L'action de l'Union européenne dans la politique de développement des pays les plus pauvres est une réalité ancienne. Chaque année, plus de 7 milliards d'euros sont ainsi affectés, à partir des fonds communautaires, à l'aide extérieure dans plus de 150 pays, territoires et organisations du monde entier. L'Union européenne s'est engagée à affecter à l'aide publique au développement 0,56 % de son RNB en 2010 et 0,7 % de celui-ci en 2015.

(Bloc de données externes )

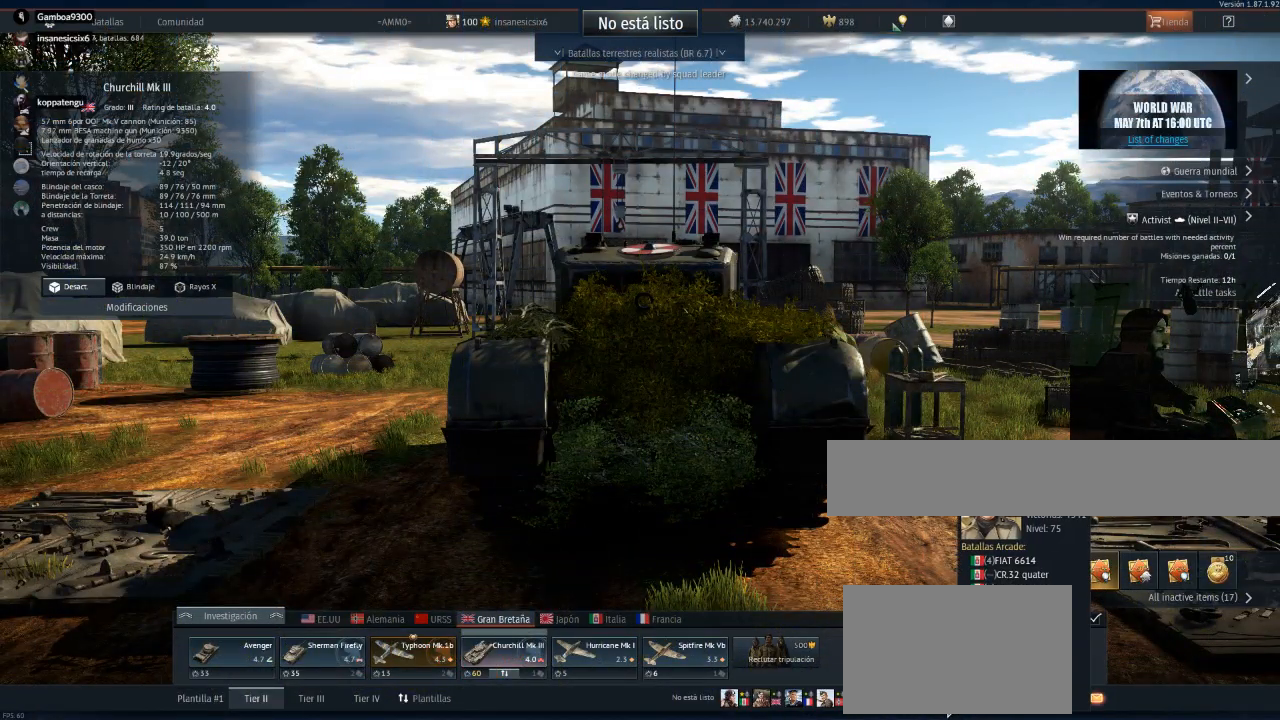
{"keys": [], "mouse": [], "mouse_move": "still", "events": []}
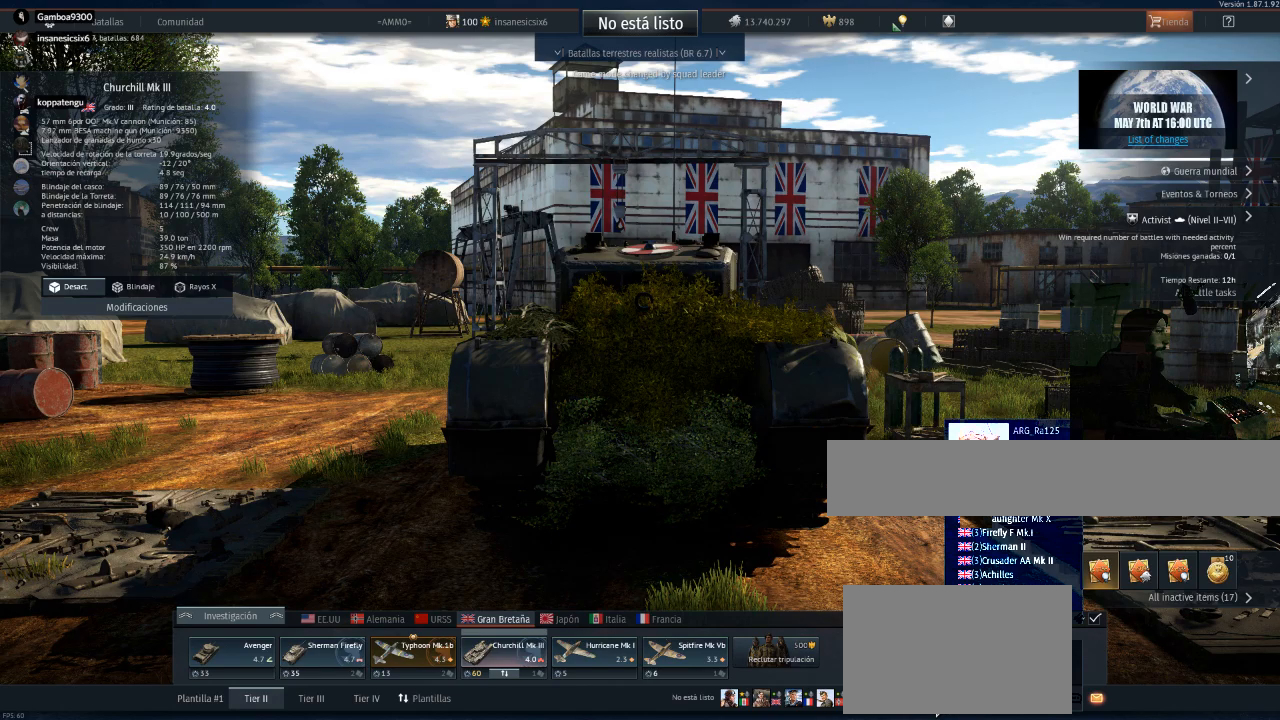
{"keys": [], "mouse": [], "mouse_move": "left", "events": []}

Depuis le Sommet des chefs d'Etats et de Gouvernements européens de Tampere, le 16 octobre 1999, l'Union européenne a décidé d'instituer un partenariat avec les pays tiers dans le domaine des migrations, dans le cadre d'une approche globale permettant d'intégrer les questions liées aux migrations dans ses programmes de coopération et de développement. M. José Manuel Barroso, président de la Commission européenne, a d'ailleurs souligné que « le problème de l'immigration, dont nous voyons les conséquences dramatiques, ne peut être résolu efficacement à long terme que dans le cadre d'une coopération au développement ambitieuse et coordonnée permettant de s'attaquer à ses causes profondes . » 82 ( * )

Devant la commission d'enquête, M. Franco Frattini, vice-président de la Commission européenne, commissaire en charge de la justice, de la liberté et de la sécurité, a par ailleurs indiqué que l'Union européenne avait « lancé deux projets pilotes pour aider les pays d'origine. Les deux régions clés que nous avons choisies, en coopération avec les Nations unies, ont été la région de l'Afrique sub-saharienne des Grands Lacs, en particulier la Tanzanie, et l'est de l'Europe, avec l'Ukraine, la Biélorussie et la Moldavie. Ce sont deux régions pilotes dans lesquelles l'Europe s'engage à financer des projets ou à apporter des moyens financiers aux gouvernements pour améliorer les conditions de vie quotidienne sur les territoires et c'est un bon moyen de prévention contre les grands flux de désespérés et d'illégaux . »

La participation de l'Europe communautaire au développement, qui peut aider à réduire l'attractivité des territoires européens, peut intervenir par deux biais.

D'une part, une aide directe peut être octroyée aux pays en développement .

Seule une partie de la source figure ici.